Problem to solve: Pick out every line below that contains the string "NewBodyOperationType", and copy each one. Case counts, so a line matches only when the capitalization is the same.

Start

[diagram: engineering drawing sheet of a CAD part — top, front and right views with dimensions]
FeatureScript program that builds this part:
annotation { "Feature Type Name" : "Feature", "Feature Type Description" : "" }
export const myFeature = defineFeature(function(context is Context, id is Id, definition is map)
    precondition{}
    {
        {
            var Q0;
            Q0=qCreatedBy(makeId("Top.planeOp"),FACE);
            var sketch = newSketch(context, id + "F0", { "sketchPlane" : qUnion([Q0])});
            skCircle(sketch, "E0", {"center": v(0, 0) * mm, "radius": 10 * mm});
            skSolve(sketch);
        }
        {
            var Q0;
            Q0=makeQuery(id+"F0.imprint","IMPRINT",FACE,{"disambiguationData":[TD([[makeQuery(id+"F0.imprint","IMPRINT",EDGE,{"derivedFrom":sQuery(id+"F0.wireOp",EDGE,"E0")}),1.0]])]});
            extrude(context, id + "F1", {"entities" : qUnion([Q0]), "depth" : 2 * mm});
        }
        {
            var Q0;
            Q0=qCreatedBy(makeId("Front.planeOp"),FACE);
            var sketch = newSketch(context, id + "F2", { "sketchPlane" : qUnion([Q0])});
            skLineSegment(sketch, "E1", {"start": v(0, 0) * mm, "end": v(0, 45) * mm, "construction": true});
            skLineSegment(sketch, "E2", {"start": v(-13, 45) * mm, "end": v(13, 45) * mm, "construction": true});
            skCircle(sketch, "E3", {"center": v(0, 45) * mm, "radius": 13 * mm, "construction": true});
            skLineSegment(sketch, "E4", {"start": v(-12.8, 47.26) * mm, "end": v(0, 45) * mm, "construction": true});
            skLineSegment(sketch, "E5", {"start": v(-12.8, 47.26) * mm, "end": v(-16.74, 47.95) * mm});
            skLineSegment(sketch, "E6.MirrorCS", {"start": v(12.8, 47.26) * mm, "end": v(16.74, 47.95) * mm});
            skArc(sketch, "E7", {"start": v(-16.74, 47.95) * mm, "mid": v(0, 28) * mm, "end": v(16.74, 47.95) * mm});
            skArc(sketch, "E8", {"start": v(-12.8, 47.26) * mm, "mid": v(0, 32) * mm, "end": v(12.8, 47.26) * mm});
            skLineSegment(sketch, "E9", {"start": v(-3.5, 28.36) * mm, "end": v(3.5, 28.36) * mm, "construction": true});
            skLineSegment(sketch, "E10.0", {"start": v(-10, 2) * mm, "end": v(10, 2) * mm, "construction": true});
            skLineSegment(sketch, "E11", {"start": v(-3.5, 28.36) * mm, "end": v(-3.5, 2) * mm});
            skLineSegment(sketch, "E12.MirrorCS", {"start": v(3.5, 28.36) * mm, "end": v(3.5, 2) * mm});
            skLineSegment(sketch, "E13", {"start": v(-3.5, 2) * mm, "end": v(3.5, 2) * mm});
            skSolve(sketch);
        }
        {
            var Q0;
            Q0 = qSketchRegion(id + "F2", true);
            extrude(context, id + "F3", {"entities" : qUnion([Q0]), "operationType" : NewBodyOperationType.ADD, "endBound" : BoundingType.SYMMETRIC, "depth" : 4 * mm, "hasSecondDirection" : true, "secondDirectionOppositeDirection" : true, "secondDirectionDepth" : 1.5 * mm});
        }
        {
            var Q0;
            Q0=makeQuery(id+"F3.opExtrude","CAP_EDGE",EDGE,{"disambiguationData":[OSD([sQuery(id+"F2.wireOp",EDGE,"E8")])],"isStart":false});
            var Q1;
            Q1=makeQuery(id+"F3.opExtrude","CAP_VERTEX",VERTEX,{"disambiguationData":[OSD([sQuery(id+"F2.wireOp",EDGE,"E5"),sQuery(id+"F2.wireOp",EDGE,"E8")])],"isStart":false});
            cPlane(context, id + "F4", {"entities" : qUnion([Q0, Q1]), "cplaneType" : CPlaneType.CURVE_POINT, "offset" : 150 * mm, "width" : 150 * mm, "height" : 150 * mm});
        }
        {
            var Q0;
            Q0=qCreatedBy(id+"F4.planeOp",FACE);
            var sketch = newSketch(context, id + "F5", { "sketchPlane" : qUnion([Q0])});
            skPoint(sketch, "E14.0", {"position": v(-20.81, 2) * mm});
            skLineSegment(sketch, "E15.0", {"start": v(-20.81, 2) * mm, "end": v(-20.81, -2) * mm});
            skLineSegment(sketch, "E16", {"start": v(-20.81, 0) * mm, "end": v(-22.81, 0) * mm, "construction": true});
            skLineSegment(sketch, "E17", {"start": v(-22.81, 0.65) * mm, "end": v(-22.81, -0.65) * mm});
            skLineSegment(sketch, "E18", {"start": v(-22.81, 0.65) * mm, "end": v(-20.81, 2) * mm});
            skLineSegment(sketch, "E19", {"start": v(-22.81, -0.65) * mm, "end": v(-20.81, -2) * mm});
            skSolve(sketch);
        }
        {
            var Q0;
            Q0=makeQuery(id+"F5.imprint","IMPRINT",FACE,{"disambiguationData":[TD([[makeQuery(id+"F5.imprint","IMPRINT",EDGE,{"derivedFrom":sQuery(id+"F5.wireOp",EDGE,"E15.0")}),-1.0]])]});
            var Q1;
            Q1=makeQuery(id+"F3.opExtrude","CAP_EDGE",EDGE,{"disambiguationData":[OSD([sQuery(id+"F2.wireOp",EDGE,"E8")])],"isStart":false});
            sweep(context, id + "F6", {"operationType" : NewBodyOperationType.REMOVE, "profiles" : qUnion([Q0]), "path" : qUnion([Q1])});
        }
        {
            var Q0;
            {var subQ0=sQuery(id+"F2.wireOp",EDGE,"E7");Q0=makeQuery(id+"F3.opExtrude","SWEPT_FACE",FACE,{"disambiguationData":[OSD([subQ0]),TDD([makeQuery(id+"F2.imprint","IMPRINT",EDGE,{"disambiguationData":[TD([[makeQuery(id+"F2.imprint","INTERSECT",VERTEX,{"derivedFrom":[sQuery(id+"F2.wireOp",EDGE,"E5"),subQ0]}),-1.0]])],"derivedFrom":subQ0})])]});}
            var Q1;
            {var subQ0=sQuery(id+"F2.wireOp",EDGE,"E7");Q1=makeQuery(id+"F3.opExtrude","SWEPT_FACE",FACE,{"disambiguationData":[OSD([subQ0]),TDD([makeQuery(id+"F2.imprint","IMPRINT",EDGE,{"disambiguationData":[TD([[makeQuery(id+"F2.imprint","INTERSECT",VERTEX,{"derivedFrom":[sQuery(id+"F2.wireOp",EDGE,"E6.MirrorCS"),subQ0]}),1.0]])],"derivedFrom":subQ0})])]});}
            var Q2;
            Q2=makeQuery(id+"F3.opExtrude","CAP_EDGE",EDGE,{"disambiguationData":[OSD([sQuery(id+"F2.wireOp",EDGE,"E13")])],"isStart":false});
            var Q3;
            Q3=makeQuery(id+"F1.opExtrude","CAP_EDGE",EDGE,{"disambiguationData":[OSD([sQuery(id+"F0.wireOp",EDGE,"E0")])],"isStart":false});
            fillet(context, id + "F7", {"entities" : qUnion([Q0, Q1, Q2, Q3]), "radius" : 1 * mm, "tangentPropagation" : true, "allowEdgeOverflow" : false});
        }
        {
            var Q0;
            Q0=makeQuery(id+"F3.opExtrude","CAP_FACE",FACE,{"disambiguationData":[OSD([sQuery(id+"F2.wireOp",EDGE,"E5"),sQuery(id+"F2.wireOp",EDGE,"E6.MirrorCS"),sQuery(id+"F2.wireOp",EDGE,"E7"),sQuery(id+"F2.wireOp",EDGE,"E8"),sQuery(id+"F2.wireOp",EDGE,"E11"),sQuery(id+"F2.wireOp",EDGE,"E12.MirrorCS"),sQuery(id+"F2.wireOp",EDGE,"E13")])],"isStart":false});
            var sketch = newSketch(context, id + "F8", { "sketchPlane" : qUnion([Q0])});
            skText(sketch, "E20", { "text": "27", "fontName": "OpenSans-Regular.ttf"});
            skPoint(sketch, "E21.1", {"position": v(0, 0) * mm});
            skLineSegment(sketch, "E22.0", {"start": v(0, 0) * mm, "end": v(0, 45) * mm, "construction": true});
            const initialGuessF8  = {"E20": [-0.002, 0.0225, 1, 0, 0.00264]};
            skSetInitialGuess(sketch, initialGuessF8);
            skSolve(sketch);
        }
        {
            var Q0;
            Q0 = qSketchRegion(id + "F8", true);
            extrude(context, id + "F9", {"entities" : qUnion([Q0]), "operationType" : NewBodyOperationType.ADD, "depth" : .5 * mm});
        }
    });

End

Response to this exercise:
            extrude(context, id + "F3", {"entities" : qUnion([Q0]), "operationType" : NewBodyOperationType.ADD, "endBound" : BoundingType.SYMMETRIC, "depth" : 4 * mm, "hasSecondDirection" : true, "secondDirectionOppositeDirection" : true, "secondDirectionDepth" : 1.5 * mm});
            sweep(context, id + "F6", {"operationType" : NewBodyOperationType.REMOVE, "profiles" : qUnion([Q0]), "path" : qUnion([Q1])});
            extrude(context, id + "F9", {"entities" : qUnion([Q0]), "operationType" : NewBodyOperationType.ADD, "depth" : .5 * mm});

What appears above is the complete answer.